Acne is the bane of teenagers everywhere, and while we like to think it magically disappears after puberty, that’s not necessarily always the case. Some have acne that stops when their breasts finally stop growing, or when their voice stops cracking, while others never experience acne as a teen, but end up with adult onset acne. Others just have it always and forever without proper maintenance.
Acne is caused by excess oil production, an inflammatory response, and ultimately, hormonal imbalances causing these first two problems.

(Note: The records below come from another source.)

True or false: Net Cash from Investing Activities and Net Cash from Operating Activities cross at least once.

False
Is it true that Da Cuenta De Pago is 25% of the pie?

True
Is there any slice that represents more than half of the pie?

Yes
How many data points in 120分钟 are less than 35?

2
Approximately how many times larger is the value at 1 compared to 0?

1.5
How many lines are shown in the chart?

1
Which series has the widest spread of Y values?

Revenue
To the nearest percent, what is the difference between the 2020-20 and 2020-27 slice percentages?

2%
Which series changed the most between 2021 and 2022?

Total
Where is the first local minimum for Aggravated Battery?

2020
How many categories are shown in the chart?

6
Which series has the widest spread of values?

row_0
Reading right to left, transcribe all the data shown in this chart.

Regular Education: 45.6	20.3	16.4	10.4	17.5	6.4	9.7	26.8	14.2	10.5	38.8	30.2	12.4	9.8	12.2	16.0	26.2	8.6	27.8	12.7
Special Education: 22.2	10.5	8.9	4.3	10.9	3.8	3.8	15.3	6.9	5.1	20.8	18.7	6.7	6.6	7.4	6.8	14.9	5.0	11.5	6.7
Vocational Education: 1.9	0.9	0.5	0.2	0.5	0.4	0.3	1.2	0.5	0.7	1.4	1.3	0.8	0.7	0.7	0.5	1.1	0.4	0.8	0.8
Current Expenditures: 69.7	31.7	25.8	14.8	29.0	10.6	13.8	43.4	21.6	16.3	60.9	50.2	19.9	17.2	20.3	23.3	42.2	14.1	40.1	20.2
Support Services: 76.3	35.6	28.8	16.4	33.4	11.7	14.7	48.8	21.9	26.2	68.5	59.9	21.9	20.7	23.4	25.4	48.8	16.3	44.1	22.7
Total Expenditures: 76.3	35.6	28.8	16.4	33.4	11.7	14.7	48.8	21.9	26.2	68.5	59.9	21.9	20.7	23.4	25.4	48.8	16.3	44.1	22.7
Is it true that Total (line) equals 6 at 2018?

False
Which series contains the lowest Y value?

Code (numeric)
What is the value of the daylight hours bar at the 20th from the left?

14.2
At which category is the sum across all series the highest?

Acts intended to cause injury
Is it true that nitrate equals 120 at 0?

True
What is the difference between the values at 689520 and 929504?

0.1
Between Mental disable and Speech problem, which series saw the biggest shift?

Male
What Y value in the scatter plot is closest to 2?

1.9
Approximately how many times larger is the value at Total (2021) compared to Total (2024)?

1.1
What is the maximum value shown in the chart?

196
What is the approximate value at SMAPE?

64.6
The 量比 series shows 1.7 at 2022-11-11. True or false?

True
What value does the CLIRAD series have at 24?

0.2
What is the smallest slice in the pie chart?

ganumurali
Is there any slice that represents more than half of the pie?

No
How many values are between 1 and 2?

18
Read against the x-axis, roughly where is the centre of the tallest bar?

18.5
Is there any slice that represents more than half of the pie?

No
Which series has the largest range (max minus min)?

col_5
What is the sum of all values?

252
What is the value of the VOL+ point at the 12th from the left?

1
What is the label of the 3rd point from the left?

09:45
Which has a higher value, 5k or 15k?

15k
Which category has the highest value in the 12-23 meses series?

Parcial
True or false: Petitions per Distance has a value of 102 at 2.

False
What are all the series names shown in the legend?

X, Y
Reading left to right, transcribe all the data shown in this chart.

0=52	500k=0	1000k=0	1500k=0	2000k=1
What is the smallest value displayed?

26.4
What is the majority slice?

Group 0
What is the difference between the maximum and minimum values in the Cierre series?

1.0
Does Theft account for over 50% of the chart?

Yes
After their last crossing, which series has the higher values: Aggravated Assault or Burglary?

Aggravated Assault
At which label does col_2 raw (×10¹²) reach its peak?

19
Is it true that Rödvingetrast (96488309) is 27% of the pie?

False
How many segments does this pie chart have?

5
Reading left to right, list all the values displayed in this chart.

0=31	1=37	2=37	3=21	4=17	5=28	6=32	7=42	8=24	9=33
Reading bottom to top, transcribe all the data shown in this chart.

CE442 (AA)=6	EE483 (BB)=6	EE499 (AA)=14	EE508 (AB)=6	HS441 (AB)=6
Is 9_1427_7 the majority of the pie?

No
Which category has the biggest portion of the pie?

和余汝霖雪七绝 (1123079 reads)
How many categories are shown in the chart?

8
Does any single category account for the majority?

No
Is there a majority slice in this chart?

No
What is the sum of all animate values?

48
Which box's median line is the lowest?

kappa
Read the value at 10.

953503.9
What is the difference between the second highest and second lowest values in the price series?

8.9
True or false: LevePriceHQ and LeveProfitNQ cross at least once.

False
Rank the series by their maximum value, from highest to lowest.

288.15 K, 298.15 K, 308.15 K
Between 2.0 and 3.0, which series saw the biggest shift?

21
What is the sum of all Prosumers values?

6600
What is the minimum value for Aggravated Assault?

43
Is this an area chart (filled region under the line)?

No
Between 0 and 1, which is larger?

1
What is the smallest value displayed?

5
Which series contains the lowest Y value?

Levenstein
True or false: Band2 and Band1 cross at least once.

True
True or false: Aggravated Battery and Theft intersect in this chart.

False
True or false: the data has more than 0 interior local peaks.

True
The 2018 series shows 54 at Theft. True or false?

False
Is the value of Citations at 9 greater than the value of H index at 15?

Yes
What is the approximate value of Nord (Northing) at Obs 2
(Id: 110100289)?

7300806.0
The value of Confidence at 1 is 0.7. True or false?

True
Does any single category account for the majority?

The skin has multiple sebaceous glands underneath, which connect to the outer pore via a follicle. The sebaceous glands produce sebum to moisturize and lubricate the skin, sending it up through the follicle to the surface of the skin. Your skin is also continuously renewing itself, and shedding old, dead skin. When this dead skin mixes with the oily sebum, sometimes a clog is formed in the pore and follicle. Bacteria feeds on the sebum and dead skin, causing inflammation until you see that giant zit on your chin the next day.There are three main acne types, with varying levels of inflammation.
Whiteheads and blackheads
These are called comedones and may be open or closed. A blackhead is a pore blocked with sebum and dead skin, but exposed to air, causing the surface to darken into a “blackhead.” A whitehead is a closed comedone, where the plug is under the skin, appearing as a small, hard bump on the skin.
Papules and Pustules
These occur not only when the pore is clogged, but the walls around the pore start to break down from the inflammation. A papule is usually pink and tender, while a pustule is filled with pus, and usually, comes to a head. This type of acne is usually treated with a topical medication such as benzoyl peroxide, salicylic acid, or clindamycin.
Nodules and cysts
These are large, deep pimples underneath the skin. Both form large, painful bumps underneath the skin, filled with pus and sebum. This type of acne is the most likely to form scars and is best treated by a dermatologist. A topical retinoid may be prescribed, or isotretinoin may be recommended. For large, infected cysts, the dermatologist may have to surgically drain and remove them.
Bump and inflammation
These may also be signs of other skin concerns other than acne. These can include
- folliculitis, an infection of the follicles
- milia, hard calcium deposits under the skin, usually around the eyes
- rosacea, redness and swelling on the nose, cheeks, and forehead
- sebaceous filiments, a small hair-like string of sebum at the surface of the skin to help regular the flow of sebum from the sebaceous gland to the surface of the skin, and usually mistaken for a blackhead
It’s best to see a doctor or dermatologist to get a correct diagnosis for specific acne types and for the correct treatment to go with it.